* REQUEST A *
Retype the stored data entries word for word, from the line containing "collection date: 1935-06-28" down through the line containing "collector number: 3995", including both of those lines.

* SOURCE EXTRACT *
# Steinhatchee boat size



## suchesbowhunter (May 22, 2012)

Newer to Steinhatchee fishing and I need some guidance.  Will a 18 ft bass boat be ok fishing the flats?  Are we gonna get beat to death comeing ot of the river?  Any help would be appreciated   Thanks.


----------



## 4HAND (May 22, 2012)

Depends on the wind on any given day.


----------



## biggabuck (May 22, 2012)

Not if the weather is right? mainly the wind i took a 21 ft stratos bay boat 30 mile out back in march. but got run back to shore 2 week ago in a 22 ft cc all because of the weather. check the weather and then check in one more time then while you are on your way out check again!! Trust me   you can catch alot of fish from marker 18 to 22 and thats not to far out. i bet you wont be the only 18 ft boat you see when you go...  Good luck...  and oh yea check the weather!!!


----------



## grouper throat (May 22, 2012)

Should be okay on most days. Keep the bow up when the bigger boats come by in the channel though. We ran a 14' and 18' flats boats with low sides out of there alot at one time.


----------



## jams97ls (May 22, 2012)

You will be fine. I used to fish there in a 15'6" Riverhawk with no problems except for the rocks on the flats, but that is a different story.


----------



## Parker Phoenix (May 22, 2012)

(Stored data entries)
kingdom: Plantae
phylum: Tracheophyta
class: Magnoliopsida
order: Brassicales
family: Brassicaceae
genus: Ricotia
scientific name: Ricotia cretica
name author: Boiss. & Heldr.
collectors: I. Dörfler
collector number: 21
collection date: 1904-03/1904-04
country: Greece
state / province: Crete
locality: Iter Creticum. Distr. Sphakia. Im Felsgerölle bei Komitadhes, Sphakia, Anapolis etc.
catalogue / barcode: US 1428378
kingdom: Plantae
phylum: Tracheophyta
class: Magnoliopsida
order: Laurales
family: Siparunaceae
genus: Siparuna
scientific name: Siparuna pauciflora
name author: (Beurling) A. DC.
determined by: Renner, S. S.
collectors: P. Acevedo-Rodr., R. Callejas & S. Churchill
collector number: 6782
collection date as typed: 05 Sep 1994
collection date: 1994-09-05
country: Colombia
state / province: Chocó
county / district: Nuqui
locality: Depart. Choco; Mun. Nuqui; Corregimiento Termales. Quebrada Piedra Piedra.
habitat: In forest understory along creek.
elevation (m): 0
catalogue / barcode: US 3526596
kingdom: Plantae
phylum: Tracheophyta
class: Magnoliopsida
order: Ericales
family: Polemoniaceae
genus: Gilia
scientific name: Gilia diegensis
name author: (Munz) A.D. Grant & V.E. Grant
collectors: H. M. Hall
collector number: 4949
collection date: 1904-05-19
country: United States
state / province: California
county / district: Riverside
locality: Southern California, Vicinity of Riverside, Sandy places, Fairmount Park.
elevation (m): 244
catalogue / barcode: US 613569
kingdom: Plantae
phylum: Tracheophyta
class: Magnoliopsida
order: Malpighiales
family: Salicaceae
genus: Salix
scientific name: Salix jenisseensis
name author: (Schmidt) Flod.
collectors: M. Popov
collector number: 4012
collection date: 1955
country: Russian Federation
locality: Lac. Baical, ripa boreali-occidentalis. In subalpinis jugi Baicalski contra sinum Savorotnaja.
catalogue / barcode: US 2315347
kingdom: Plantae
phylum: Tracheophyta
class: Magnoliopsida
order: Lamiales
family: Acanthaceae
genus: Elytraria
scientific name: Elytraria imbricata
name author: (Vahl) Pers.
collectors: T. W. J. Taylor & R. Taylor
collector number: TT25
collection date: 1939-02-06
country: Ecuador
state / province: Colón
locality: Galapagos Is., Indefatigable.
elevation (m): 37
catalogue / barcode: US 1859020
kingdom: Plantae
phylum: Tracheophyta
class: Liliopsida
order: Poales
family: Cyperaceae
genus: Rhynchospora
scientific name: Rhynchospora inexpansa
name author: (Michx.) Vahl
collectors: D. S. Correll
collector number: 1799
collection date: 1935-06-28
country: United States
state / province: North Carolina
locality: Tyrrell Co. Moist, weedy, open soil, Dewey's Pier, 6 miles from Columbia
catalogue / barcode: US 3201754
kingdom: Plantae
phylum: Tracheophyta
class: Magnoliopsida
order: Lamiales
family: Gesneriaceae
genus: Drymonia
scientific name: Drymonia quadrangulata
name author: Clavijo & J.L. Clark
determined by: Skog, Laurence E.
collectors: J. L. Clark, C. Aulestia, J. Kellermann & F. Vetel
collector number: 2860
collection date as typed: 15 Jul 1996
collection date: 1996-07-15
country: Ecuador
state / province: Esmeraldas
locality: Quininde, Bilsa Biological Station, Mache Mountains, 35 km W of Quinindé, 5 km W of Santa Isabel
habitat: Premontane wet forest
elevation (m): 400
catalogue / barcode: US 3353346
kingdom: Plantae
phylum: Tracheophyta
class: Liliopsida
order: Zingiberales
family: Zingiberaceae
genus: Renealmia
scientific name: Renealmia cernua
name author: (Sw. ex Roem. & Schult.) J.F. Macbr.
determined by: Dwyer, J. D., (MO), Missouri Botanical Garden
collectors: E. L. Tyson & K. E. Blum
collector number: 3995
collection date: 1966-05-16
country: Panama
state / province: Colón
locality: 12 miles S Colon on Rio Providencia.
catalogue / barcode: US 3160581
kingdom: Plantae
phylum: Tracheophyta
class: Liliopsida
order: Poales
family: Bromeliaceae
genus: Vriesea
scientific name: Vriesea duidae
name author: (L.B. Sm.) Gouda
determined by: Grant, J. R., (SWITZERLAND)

* REQUEST B *
Answer these questions from the Steinhatchee boat size thread:
(i) What size and type of boat does the opening post ask about?
(ii) What boat did jams97ls use to fish there?
(iii) Between which markers does biggabuck say you can catch a lot of fish?

* CORRECT RESPONSE A *
collection date: 1935-06-28
country: United States
state / province: North Carolina
locality: Tyrrell Co. Moist, weedy, open soil, Dewey's Pier, 6 miles from Columbia
catalogue / barcode: US 3201754
kingdom: Plantae
phylum: Tracheophyta
class: Magnoliopsida
order: Lamiales
family: Gesneriaceae
genus: Drymonia
scientific name: Drymonia quadrangulata
name author: Clavijo & J.L. Clark
determined by: Skog, Laurence E.
collectors: J. L. Clark, C. Aulestia, J. Kellermann & F. Vetel
collector number: 2860
collection date as typed: 15 Jul 1996
collection date: 1996-07-15
country: Ecuador
state / province: Esmeraldas
locality: Quininde, Bilsa Biological Station, Mache Mountains, 35 km W of Quinindé, 5 km W of Santa Isabel
habitat: Premontane wet forest
elevation (m): 400
catalogue / barcode: US 3353346
kingdom: Plantae
phylum: Tracheophyta
class: Liliopsida
order: Zingiberales
family: Zingiberaceae
genus: Renealmia
scientific name: Renealmia cernua
name author: (Sw. ex Roem. & Schult.) J.F. Macbr.
determined by: Dwyer, J. D., (MO), Missouri Botanical Garden
collectors: E. L. Tyson & K. E. Blum
collector number: 3995

* CORRECT RESPONSE B *
(i) An 18 ft bass boat.
(ii) A 15'6" Riverhawk.
(iii) Marker 18 to 22.